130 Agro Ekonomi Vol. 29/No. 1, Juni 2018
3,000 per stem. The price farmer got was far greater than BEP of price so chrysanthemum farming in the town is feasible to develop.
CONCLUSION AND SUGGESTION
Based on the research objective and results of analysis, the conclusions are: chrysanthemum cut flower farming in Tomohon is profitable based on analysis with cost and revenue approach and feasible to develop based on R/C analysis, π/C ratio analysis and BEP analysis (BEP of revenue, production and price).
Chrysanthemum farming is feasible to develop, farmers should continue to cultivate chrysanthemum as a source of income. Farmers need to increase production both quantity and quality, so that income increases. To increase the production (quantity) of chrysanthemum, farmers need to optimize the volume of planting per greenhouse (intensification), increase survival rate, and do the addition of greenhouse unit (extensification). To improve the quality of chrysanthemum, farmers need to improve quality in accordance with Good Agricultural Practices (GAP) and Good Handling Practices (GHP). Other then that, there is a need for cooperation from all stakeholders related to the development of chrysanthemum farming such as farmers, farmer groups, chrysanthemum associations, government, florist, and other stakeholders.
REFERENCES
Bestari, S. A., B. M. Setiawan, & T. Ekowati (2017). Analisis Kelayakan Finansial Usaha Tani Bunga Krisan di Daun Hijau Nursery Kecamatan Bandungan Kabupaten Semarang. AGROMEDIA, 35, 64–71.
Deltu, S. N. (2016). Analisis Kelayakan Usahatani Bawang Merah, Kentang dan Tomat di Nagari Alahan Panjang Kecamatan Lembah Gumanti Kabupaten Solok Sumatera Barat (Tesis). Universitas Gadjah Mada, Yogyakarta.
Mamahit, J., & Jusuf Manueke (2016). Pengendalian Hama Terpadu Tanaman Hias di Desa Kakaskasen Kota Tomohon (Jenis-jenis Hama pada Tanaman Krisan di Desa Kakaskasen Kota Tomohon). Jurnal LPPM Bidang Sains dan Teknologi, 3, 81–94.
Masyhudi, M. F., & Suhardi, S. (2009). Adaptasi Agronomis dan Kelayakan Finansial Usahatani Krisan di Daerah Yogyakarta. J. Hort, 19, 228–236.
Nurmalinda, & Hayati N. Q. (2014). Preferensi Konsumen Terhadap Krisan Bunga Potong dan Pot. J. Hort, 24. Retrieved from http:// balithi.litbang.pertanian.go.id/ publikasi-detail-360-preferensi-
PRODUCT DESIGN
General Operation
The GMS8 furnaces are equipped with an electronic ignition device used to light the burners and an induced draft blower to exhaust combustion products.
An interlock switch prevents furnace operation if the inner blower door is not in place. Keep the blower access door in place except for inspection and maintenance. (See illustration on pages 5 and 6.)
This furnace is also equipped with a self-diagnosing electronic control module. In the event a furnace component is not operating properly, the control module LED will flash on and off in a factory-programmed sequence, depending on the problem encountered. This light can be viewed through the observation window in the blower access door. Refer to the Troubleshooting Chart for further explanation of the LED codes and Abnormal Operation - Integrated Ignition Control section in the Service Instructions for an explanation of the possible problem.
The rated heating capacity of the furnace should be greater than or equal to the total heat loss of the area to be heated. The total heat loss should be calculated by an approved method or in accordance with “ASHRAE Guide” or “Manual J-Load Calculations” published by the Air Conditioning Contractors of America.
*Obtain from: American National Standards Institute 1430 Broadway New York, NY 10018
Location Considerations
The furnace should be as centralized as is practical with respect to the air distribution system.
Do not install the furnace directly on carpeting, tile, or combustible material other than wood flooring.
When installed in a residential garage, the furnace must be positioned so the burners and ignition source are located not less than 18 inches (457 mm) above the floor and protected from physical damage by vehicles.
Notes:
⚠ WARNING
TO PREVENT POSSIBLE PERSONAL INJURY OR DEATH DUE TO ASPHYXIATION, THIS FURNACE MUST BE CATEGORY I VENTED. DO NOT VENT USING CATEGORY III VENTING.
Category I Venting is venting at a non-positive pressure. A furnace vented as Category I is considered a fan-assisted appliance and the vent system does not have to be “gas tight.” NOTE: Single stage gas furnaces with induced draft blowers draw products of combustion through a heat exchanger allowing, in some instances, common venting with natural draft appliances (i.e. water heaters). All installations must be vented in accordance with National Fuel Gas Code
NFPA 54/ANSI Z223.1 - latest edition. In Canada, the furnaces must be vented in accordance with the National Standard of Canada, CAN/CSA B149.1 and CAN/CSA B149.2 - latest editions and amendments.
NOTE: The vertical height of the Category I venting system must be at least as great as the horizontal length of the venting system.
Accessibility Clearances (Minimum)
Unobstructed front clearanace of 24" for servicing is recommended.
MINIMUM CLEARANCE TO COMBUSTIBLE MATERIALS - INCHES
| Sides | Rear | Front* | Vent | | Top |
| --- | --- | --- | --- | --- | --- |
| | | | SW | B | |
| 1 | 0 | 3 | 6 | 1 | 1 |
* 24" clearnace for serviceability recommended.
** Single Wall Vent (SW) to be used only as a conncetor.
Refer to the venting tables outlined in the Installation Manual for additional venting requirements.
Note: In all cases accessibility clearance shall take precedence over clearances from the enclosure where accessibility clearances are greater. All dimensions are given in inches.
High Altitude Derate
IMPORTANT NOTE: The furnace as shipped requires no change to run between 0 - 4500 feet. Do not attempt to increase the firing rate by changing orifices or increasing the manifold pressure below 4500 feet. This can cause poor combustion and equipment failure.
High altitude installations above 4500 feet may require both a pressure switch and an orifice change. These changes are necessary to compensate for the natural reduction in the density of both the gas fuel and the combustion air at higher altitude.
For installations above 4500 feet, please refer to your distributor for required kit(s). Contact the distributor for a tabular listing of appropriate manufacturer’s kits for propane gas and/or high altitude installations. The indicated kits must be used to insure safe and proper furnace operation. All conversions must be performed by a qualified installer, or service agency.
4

==

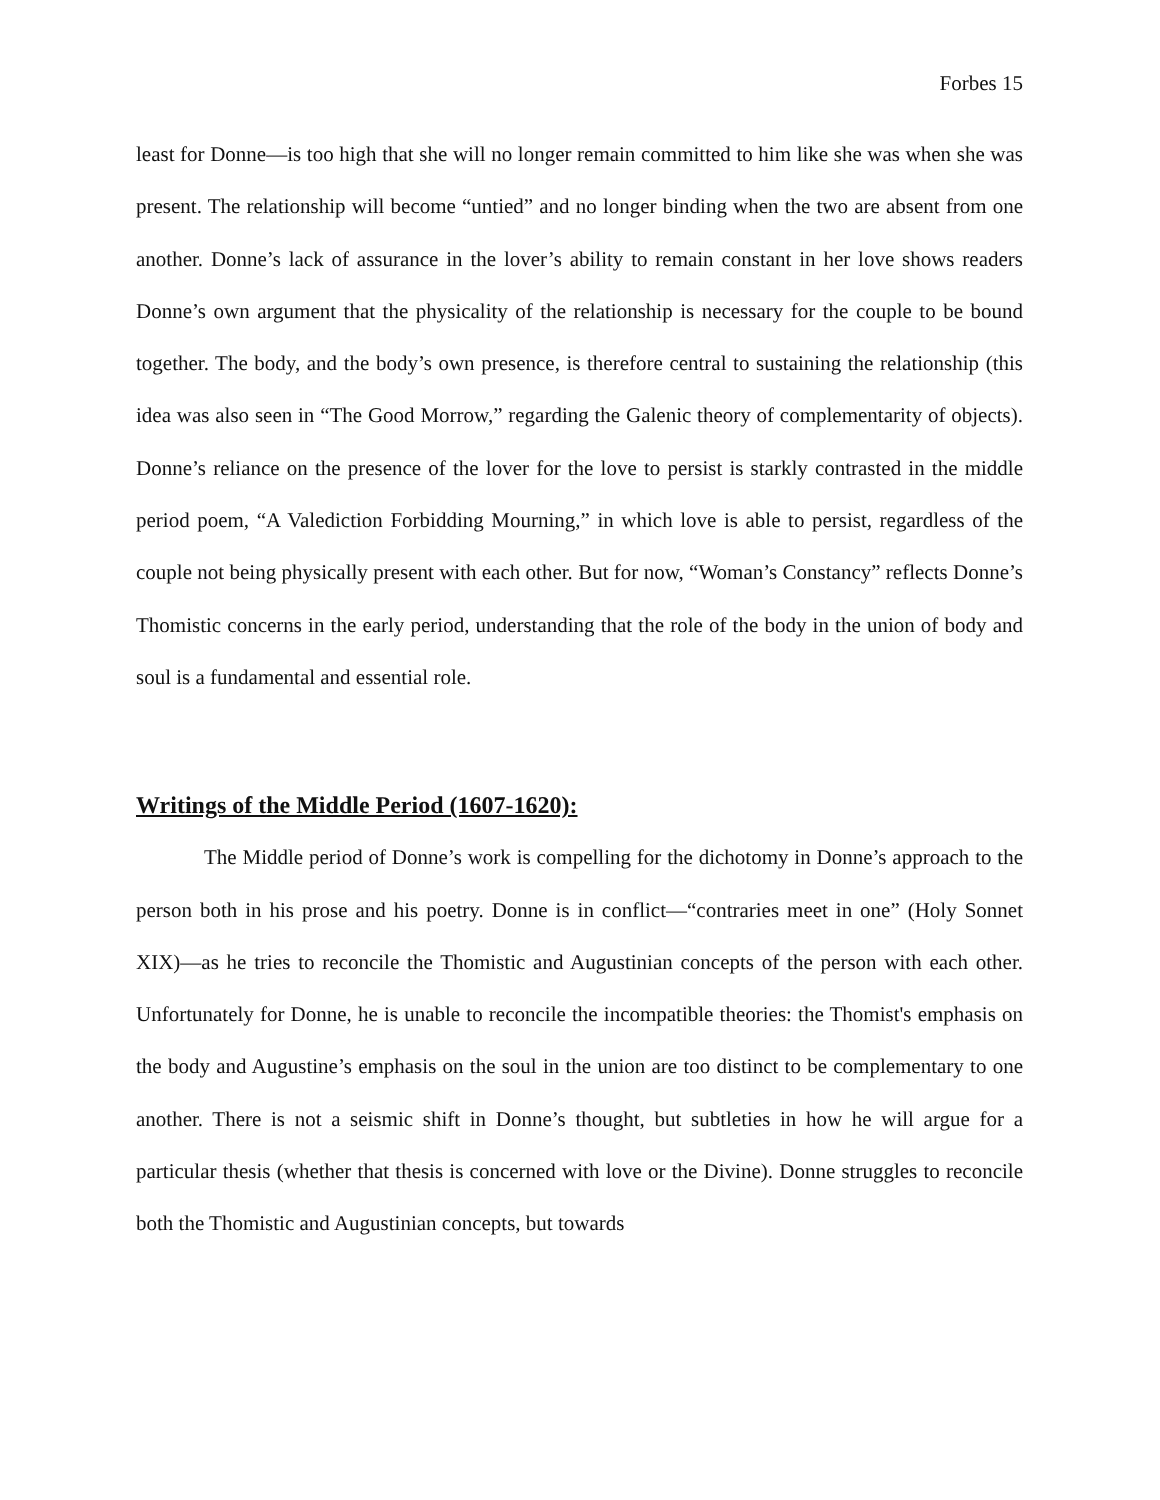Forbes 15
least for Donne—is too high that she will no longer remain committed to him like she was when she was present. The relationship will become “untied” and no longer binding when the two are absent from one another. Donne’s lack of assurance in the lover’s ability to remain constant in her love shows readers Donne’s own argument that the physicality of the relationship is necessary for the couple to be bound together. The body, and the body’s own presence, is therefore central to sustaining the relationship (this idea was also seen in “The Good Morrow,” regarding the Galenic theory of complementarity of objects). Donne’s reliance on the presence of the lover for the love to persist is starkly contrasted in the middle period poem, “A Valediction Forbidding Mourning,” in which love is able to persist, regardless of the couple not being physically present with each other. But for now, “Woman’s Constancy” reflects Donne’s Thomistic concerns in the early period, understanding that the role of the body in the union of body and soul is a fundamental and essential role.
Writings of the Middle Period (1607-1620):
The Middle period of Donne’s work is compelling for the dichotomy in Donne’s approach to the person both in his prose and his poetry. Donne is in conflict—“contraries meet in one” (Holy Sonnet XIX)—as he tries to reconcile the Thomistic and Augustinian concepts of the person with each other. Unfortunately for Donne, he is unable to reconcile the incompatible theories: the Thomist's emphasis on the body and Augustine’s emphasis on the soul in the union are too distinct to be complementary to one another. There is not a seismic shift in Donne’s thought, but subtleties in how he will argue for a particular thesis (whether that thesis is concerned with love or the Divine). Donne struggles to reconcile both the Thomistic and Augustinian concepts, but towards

### About this exercise
Filter the listing above for the string "burners" and copy every matching line.

### Answer to this task
The GMS8 furnaces are equipped with an electronic ignition device used to light the burners and an induced draft blower to exhaust combustion products.
When installed in a residential garage, the furnace must be positioned so the burners and ignition source are located not less than 18 inches (457 mm) above the floor and protected from physical damage by vehicles.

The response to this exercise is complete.